As part of the growing anti-globalization/anti-free trade movement that was growing in the US, especially after the passage of the North American Free Trade Agreement, organizers with the Institute for Global Education held an action at the Woodland Mall to bring attention to the sweatshop labor practices of the global corporation, Disney.
In the Spring of 1996, the Institute for Global Education had brought Charles Kernaghan, the head of the National Labor Committee, to Grand Rapids to speak about the work of his organization. Kernaghan made national headlines when he confronted Kathy Lee Gifford over the sweatshop conditions at a factory in Honduras that was manufacturing her clothing line.
Kernaghan used confrontation as a way of exposing the growing international garment industry’s practices of using sweatshop labor, a practice that led to the book that Naomi Klein wrote, No Logo.

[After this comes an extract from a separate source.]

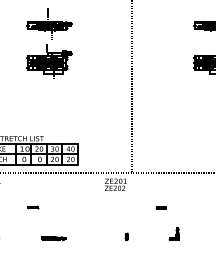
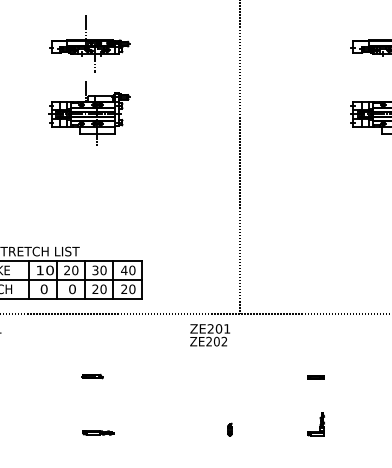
part: (33, 207) -> (93, 376), moved
part: (160, 207) -> (314, 376), moved
part: (54, 238) -> (98, 432), size x0.71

One of the biggest brand names that the National Labor Committee took on was Disney, which was being confronted by the amount of sweatshop labor the company was using, especially in Haiti.
We have written about other organizing around Haiti, in a 3-part series that dealt with West Michigan connections to Haiti in the early 1990s, especially the clothing manufacturer, HH Culter, which used to make clothes in Grand Rapids, before moving their operation to Haiti.
Bringing the spokesperson for the National Labor Committee to Grand Rapids was important at the time, as it led to a greater awareness of how globalization was impacting workers around the world. In addition, bring Charles Kernaghan to town help to create the seeds of a movement that began in Grand Rapids in 1996, a movement that would later call itself the anti-globalization movement.
The first action, which was specifically designed to challenge anti-sweatshop labor, took place in Grand Rapids in late November of 1996 at the Woodland Mall. The image below if from an article in the Grand Rapids Press.
There was another campaign against Nike in 1997 that Grand Rapids organized put together, which was followed by many other actions that confronted sweatshops. In addition, there was an effort after the WTO protest in Seattle in 1999, to bring labor organizers, environmentalists and community organizers together to confront the growing connections of globalization that were taking place in West Michigan, which we will explore in future articles.